What are the Functions and Role of CCI?

  • To eliminate practices having adverse effects on competition, protect the interests of consumers and ensure freedom of trade in the markets of India.
  • To give opinion on competition issues on a reference received from a statutory authority
  • To undertake competition advocacy, create public awareness and impart training on competition issues.
  • Consumer Welfare, to make the markets work for the benefit and welfare of consumers.
  • Ensure fair and healthy competition in economic activities in the country for faster and inclusive growth and development of the economy.
  • Implement competition policies with an aim to effectuate the most efficient utilization of economic resources.
  • Effectively carry out competition advocacy and spread the information on benefits of competition among all stakeholders to establish and nurture competition culture in the Indian economy.

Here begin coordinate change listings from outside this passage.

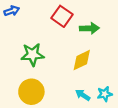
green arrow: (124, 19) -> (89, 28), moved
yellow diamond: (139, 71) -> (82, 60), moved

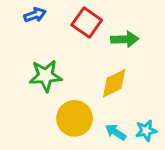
blue arrow: (12, 11) -> (35, 15), moved
yellow circle: (31, 92) -> (75, 118), moved

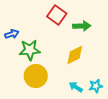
blue arrow: (35, 15) -> (12, 34), moved
yellow circle: (75, 118) -> (36, 76), moved

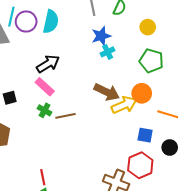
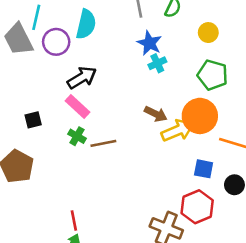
purple circle: (26, 22) -> (56, 42), moved
blue star: (101, 36) -> (149, 43), turned -30
brown arrow: (107, 92) -> (156, 114), size x0.7
orange circle: (142, 93) -> (200, 116), size x1.4

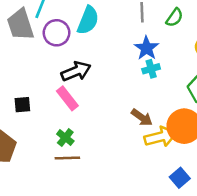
green cross: (77, 136) -> (65, 138), moved
brown line: (103, 143) -> (67, 158), moved
blue square: (204, 169) -> (180, 178), turned 30

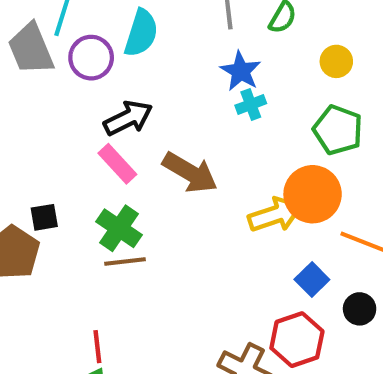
black square: (22, 105) -> (44, 217), moved
brown arrow: (142, 117) -> (190, 173), moved, size x1.5
green cross: (65, 138) -> (119, 228), size x1.5

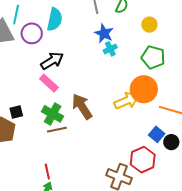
brown arrow: (190, 173) -> (82, 106), moved, turned -148
blue square: (312, 279) -> (157, 134), moved

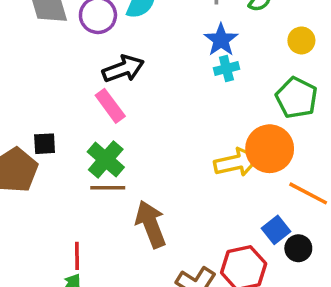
brown arrow: (82, 106) -> (151, 224), moved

What are the Achievements of CCI till now?

  • The Commission has adjudicated more than 1,200 antitrust cases i.e., case disposal rate is 89 % in antitrust cases.
  • It has also reviewed more than 900 mergers and acquisitions till date, cleared most of them, within a record average time of 30 days.
  • The Commission has also come up with several innovations like the ‘Green Channel’ provision for automated approval on combinations/transactions and cleared more than 50 of such transactions.

What are the Challenges?

  • Challenges Posed by Digitization: As we didn’t have a robust digital economy at the time of enactment of the Act (2002), CCI should understand the technological nuances of the new digital era.
  • Need For New Market Definition: India’s Commission needs to update its definition of market now. Since there are no boundaries in the digital space, defining relevant markets has been a tough task for regulators around the globe.
  • Threat From Cartelization: There is a possibility of threat from cartelization. Since there is a global shortage of commodities due to the pandemic, and now, following the war in Eastern Europe, the supply chain has been adversely affected.
    • There is a need to look into these and ensure that there are no monopolistic/duopolistic tendencies leading to price rises and supply side manipulations.